### DIRECTIONS
Using the entries below, restate word for word only the lines from the one with "text [118, 1532, 1181, 1599]" to the final line, leaving the pictures out.

### GIVEN RECORDS
-----
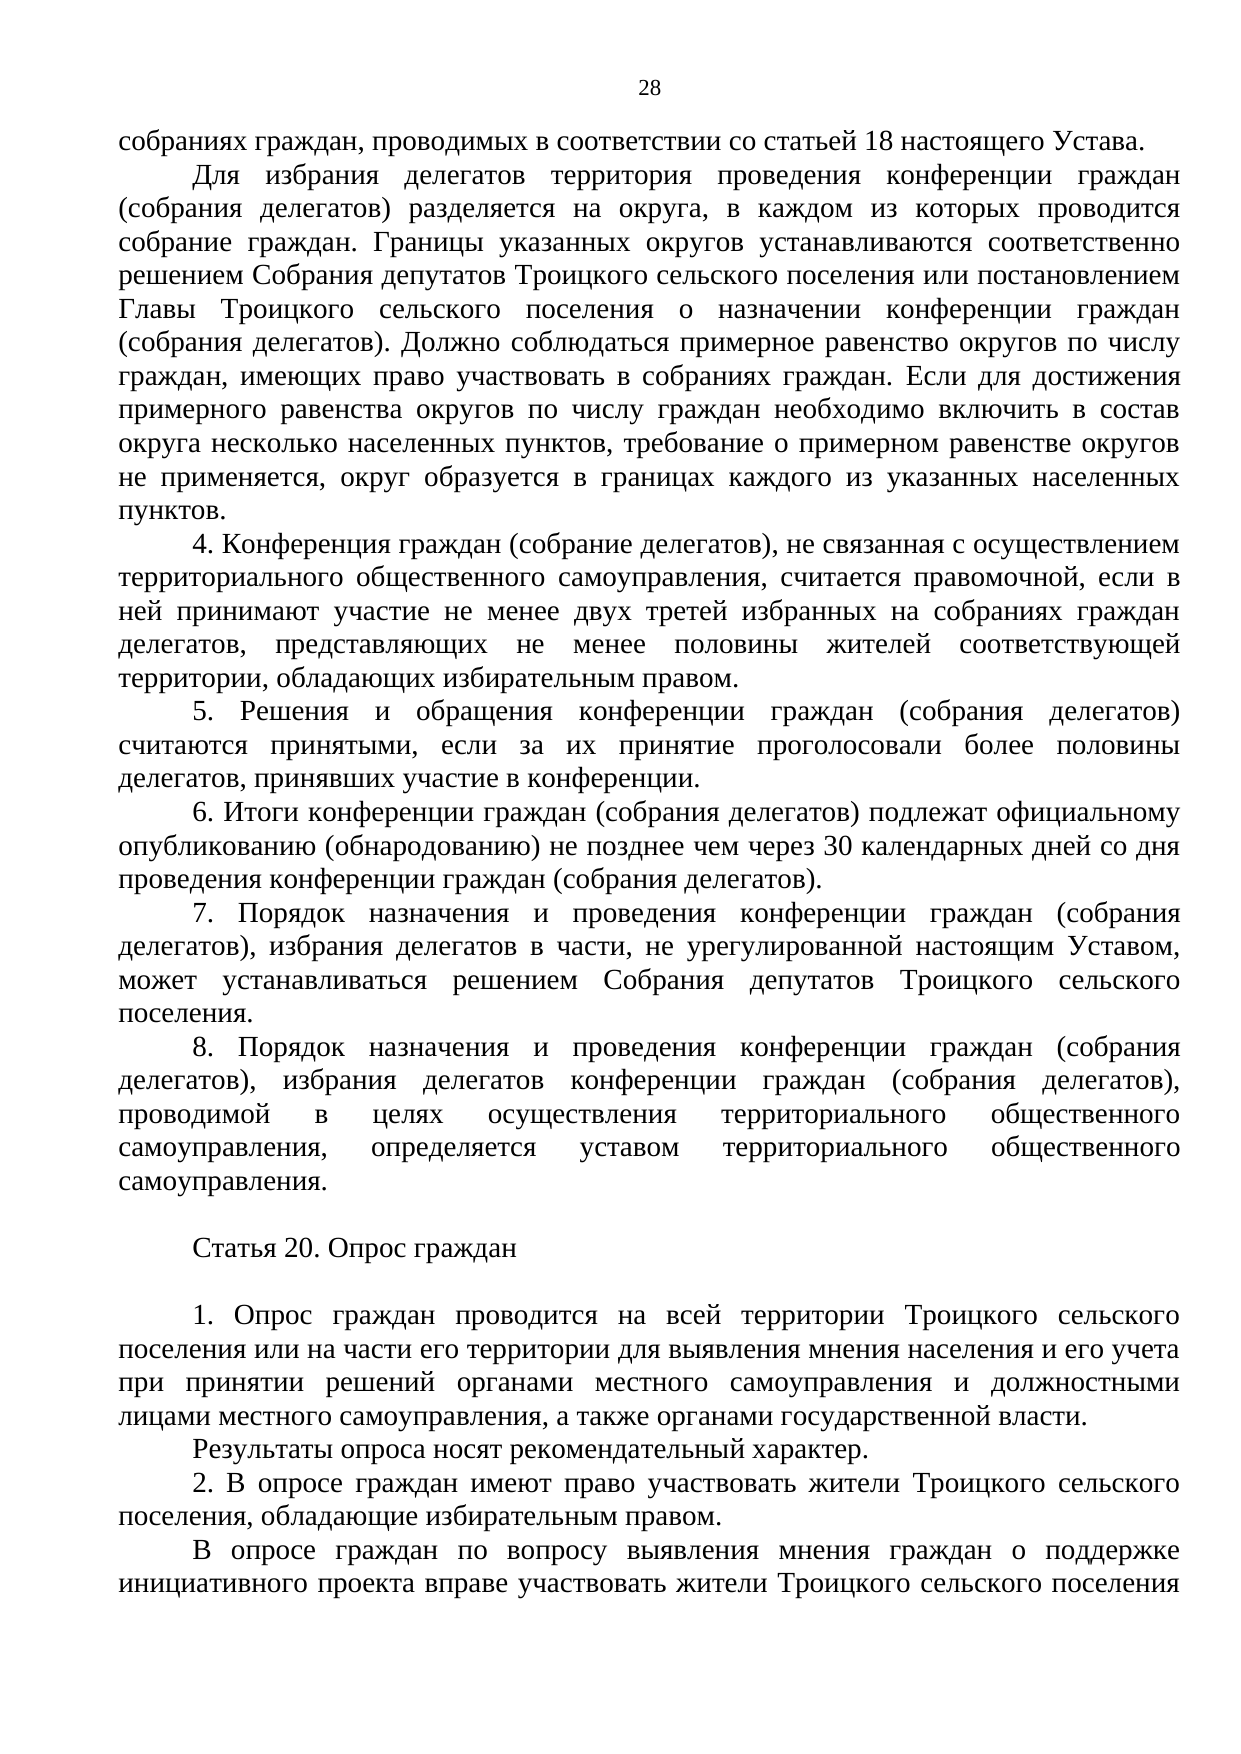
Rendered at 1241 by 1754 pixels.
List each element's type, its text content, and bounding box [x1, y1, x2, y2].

text 5. Решения и обращения конференции граждан (собрания делегатов) считаются принятыми, если за их принятие проголосовали более половины делегатов, принявших участие в конференции. [118, 693, 1181, 794]
text 7. Порядок назначения и проведения конференции граждан (собрания делегатов), избрания делегатов в части, не урегулированной настоящим Уставом, может устанавливаться решением Собрания депутатов Троицкого сельского поселения. [118, 895, 1181, 1029]
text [118, 123, 1181, 157]
text 4. Конференция граждан (собрание делегатов), не связанная с осуществлением территориального общественного самоуправления, считается правомочной, если в ней принимают участие не менее двух третей избранных на собраниях граждан делегатов, представляющих не менее половины жителей соответствующей территории, обладающих избирательным правом. [118, 526, 1181, 693]
text Для избрания делегатов территория проведения конференции граждан (собрания делегатов) разделяется на округа, в каждом из которых проводится собрание граждан. Границы указанных округов устанавливаются соответственно решением Собрания депутатов Троицкого сельского поселения или постановлением Главы Троицкого сельского поселения о назначении конференции граждан (собрания делегатов). Должно соблюдаться примерное равенство округов по числу граждан, имеющих право участвовать в собраниях граждан. Если для достижения примерного равенства округов по числу граждан необходимо включить в состав округа несколько населенных пунктов, требование о примерном равенстве округов не применяется, округ образуется в границах каждого из указанных населенных пунктов. [118, 157, 1181, 526]
text 6. Итоги конференции граждан (собрания делегатов) подлежат официальному опубликованию (обнародованию) не позднее чем через 30 календарных дней со дня проведения конференции граждан (собрания делегатов). [118, 794, 1181, 895]
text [118, 1532, 1181, 1599]
text 2. В опросе граждан имеют право участвовать жители Троицкого сельского поселения, обладающие избирательным правом. [118, 1465, 1181, 1532]
text Результаты опроса носят рекомендательный характер. [118, 1431, 1181, 1465]
text 8. Порядок назначения и проведения конференции граждан (собрания делегатов), избрания делегатов конференции граждан (собрания делегатов), проводимой в целях осуществления территориального общественного самоуправления, определяется уставом территориального общественного самоуправления. [118, 1029, 1181, 1197]
text 1. Опрос граждан проводится на всей территории Троицкого сельского поселения или на части его территории для выявления мнения населения и его учета при принятии решений органами местного самоуправления и должностными лицами местного самоуправления, а также органами государственной власти. [118, 1297, 1181, 1431]
text Статья 20. Опрос граждан [118, 1230, 1181, 1264]
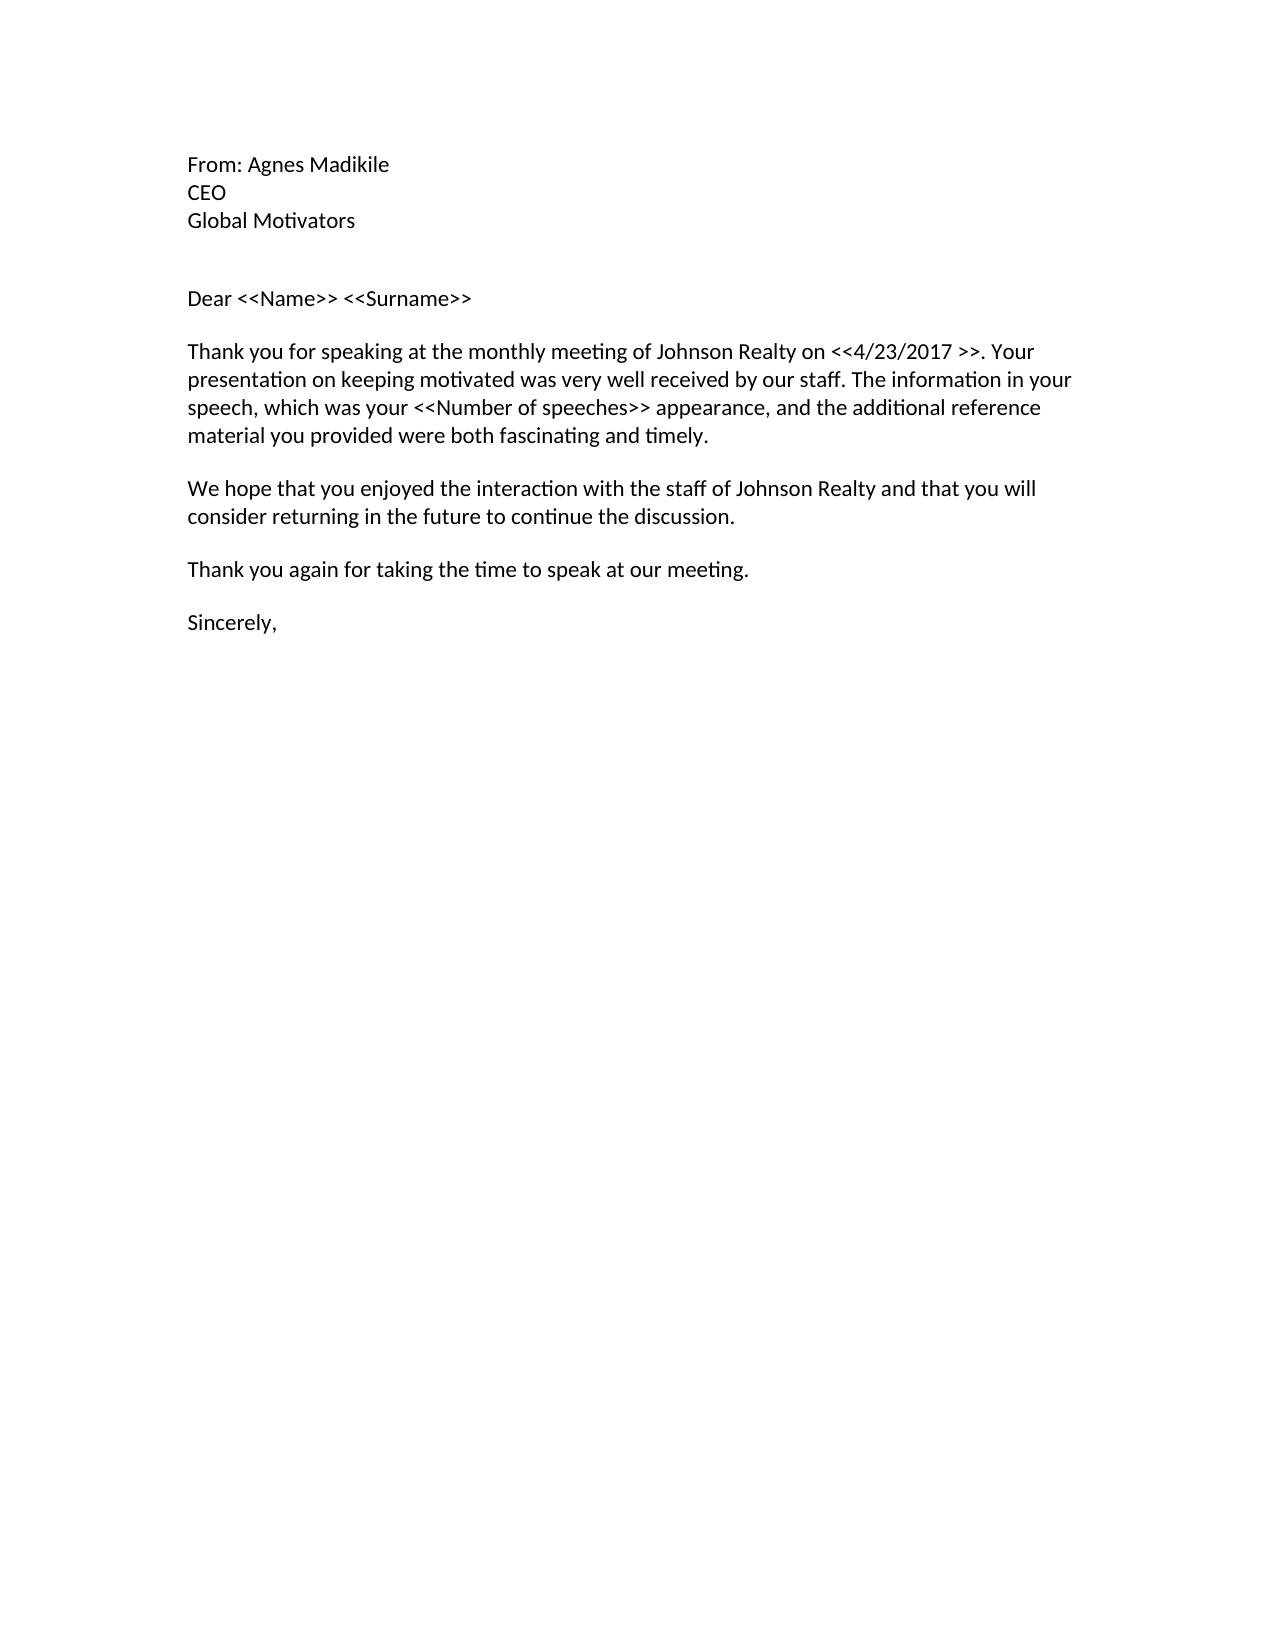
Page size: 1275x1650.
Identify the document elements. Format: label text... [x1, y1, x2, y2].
-----
### ANSWER FOR THIS EXERCISE
text [118, 1532, 1181, 1599]
text 2. В опросе граждан имеют право участвовать жители Троицкого сельского поселения, обладающие избирательным правом. [118, 1465, 1181, 1532]
text Результаты опроса носят рекомендательный характер. [118, 1431, 1181, 1465]
text 8. Порядок назначения и проведения конференции граждан (собрания делегатов), избрания делегатов конференции граждан (собрания делегатов), проводимой в целях осуществления территориального общественного самоуправления, определяется уставом территориального общественного самоуправления. [118, 1029, 1181, 1197]
text 1. Опрос граждан проводится на всей территории Троицкого сельского поселения или на части его территории для выявления мнения населения и его учета при принятии решений органами местного самоуправления и должностными лицами местного самоуправления, а также органами государственной власти. [118, 1297, 1181, 1431]
text Статья 20. Опрос граждан [118, 1230, 1181, 1264]
Page size: 1275x1650.
Identify the document elements. Format: label text... [x1, y1, x2, y2].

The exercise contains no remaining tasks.